Dad stuffed the last bits of donut into his mouth. "So, we were thinking... we might rename it Mazzeria, after our brilliant daughter."

I nearly spit out my coffee. "Are you serious? No way! If you do that, I'll emancipate myself."

Mom frowned. "But it's catchy. Your name goes so well with it. You have that Z in there!

"What if the restaurant folds?" I asked. "Then I'm stuck with my name on a failed business."

"You think we're going to fail?" Dad added a third donut to his plate. "We haven't even started and already you have us failing. You know what? I think you want us to. We really need to work through that vindictive streak of yours, honey. There are better ways to channel your anger. Becca, do you think we should get her a punching bag?"

"I don't... what?" Maybe not talking to them had been the right course of action. "Look, I just need you to think about this. You're good people.
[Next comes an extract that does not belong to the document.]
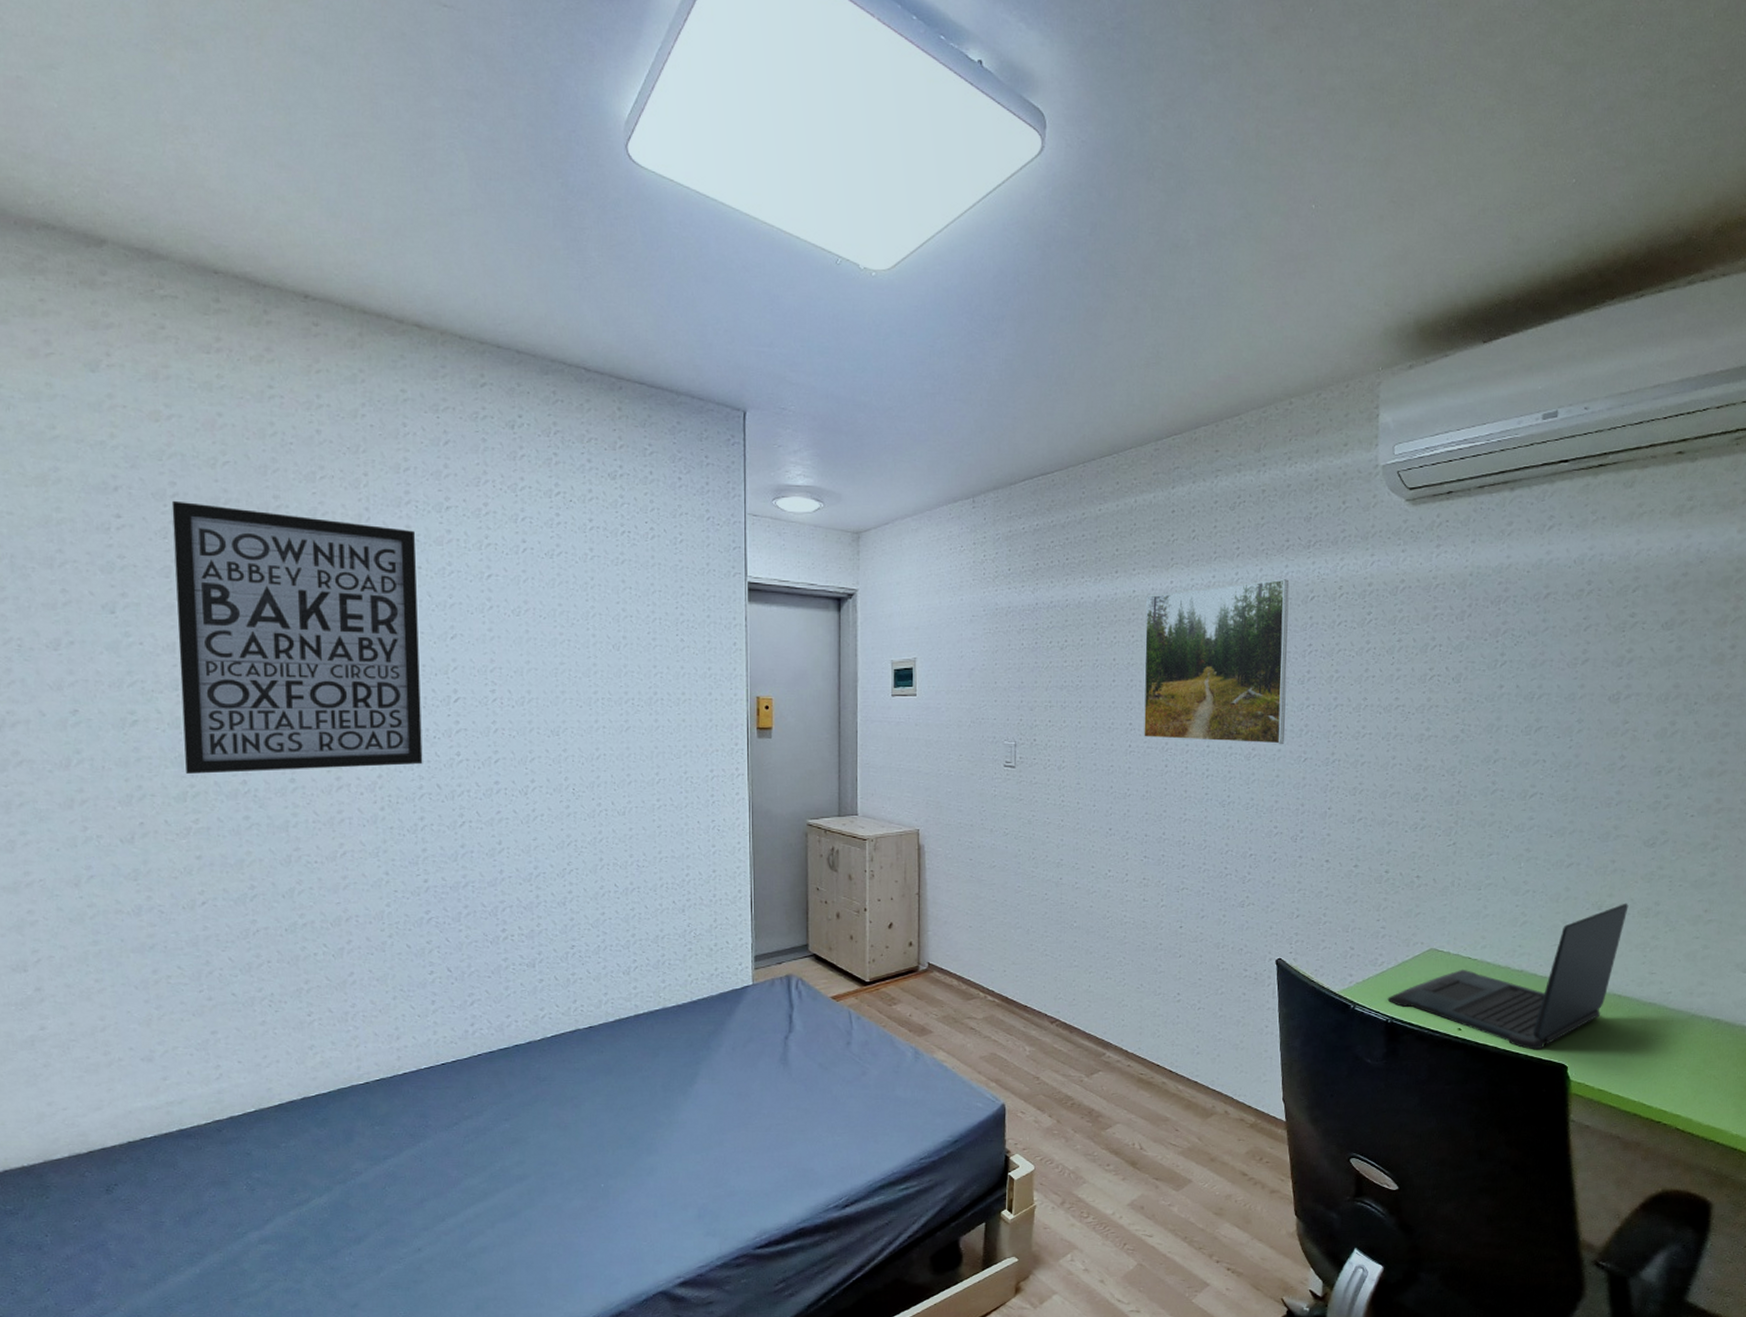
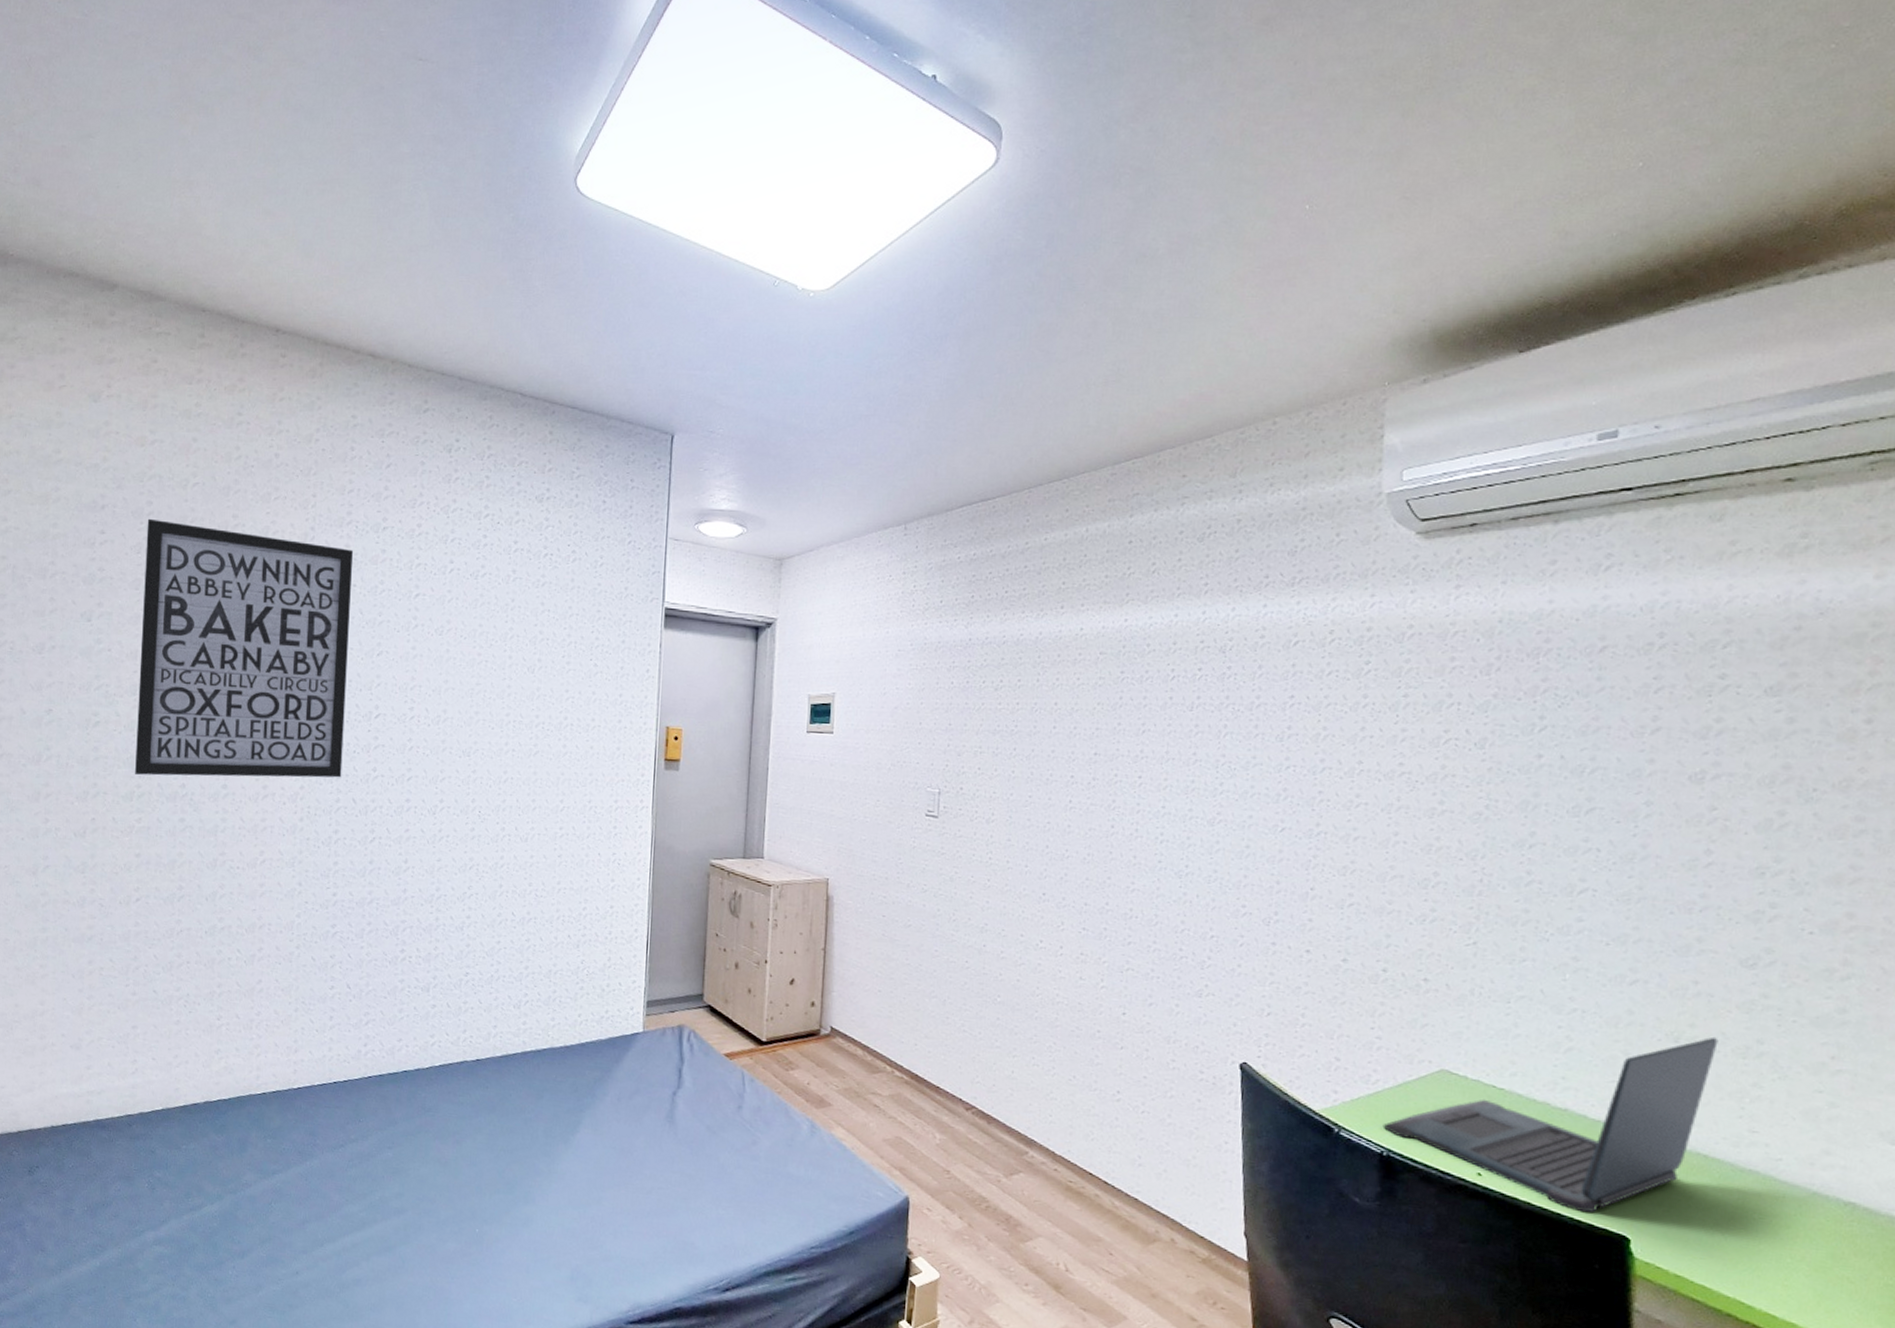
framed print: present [1143,579,1290,744] -> none [1087,620,1268,810]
I've known you since I was a little baby."

"Thank you for noticing." Mom narrowed her eyes.

"You're a little snarky but I've learned to live with that. And no, I'm not saying the pizzeria is going to fail for sure. I'm just saying it's likely to. That's what businesses do. Besides, the people in town are used to its current name, and one of the reasons you chose to buy it is because you knew it already had customer loyalty. You don't want to lose any of that through a name change. Think about your branding! You'd have to spend more money redoing signs and menus."
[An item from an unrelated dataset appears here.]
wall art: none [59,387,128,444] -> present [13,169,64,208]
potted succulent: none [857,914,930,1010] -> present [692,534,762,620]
"You have a point." Dad tapped his fingers against his coffee cup. "We'll take it under advisement."

"That's all I'm asking you to do." I wasn't overly hopeful they'd see my logic, but at least I'd spoken my truth. "By the way...did one of you turn my light off during the night? I fell asleep with it on and when I woke up this morning, it was off."
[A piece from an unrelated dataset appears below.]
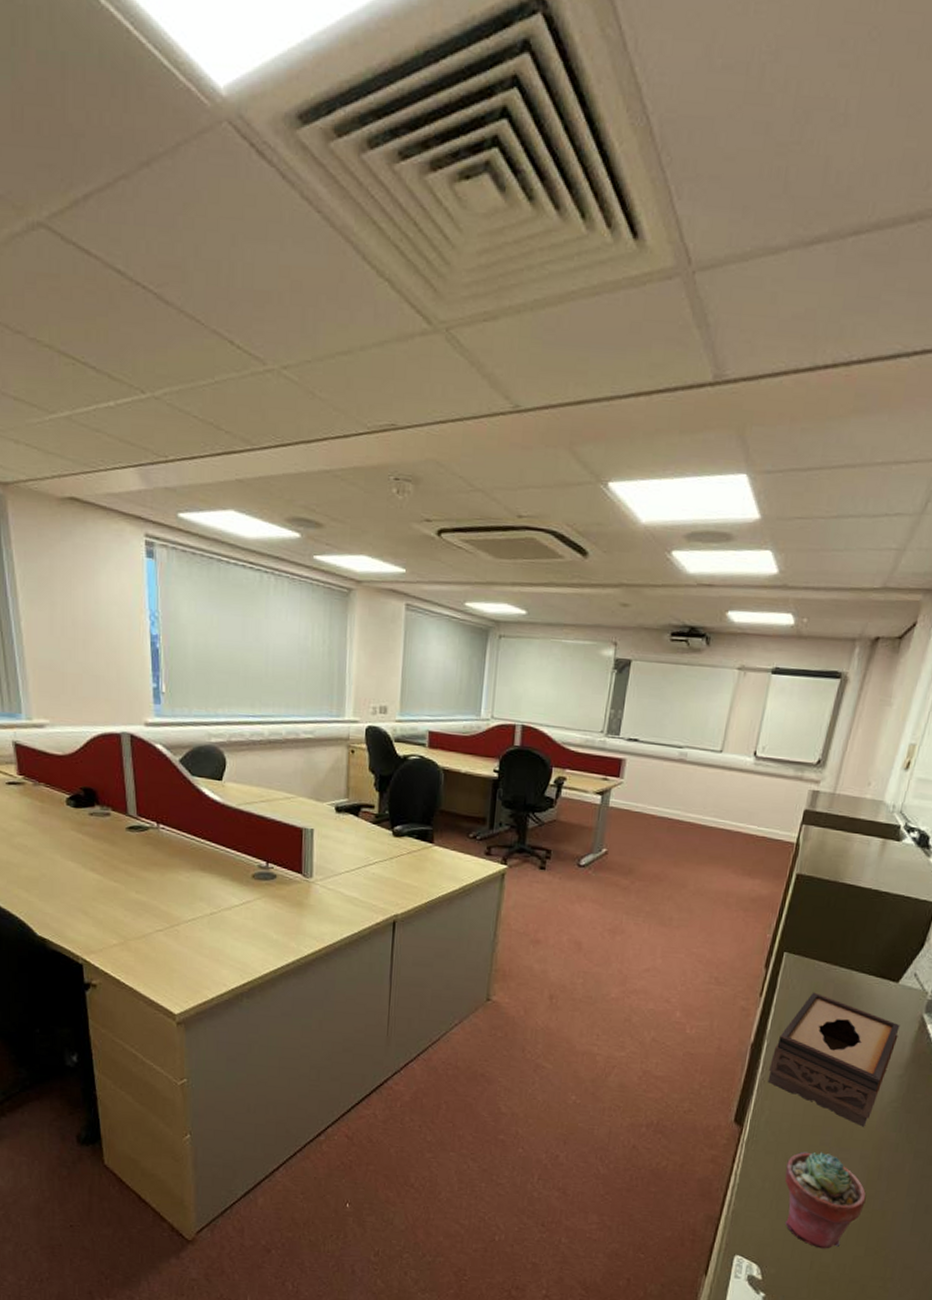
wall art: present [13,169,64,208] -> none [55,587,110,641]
My mother looked to my father, who shrugged. Mom continued to squint at me. "Don't tell me you think a demon turned it off."

"Absolutely not! How irrational would I have to be to think that?" There was no point in telling them about last night. I wasn't going to be one of those people who tried to explain how much danger someone was in when that someone was a complete moron. They'd have to deal with the consequences of not taking me seriously when the priest was mopping up the exoplasmic goo. "I'm thinking maybe there's a short in its electrics or something. Is that possible?"

"Maybe," Dad cleared my plate. "Let us know if it happens again and I'll take a look."

"Will do." I would not be doing that. When I was nine, he'd electrocuted himself trying to wedge a broken piece of bagel out of the toaster with a metal knife. Keeping my dad away from anything involving circuitry was one of my biggest priorities.

I poured myself the dregs of coffee from the bottom of our French press and gulped it down while my parents scurried around me, trying to find their things amidst the half-unpacked mess that was our home.

"Honey," my father called from the study adjacent to the kitchen. "Is this yours?"

A white phone charger dangled from his hand.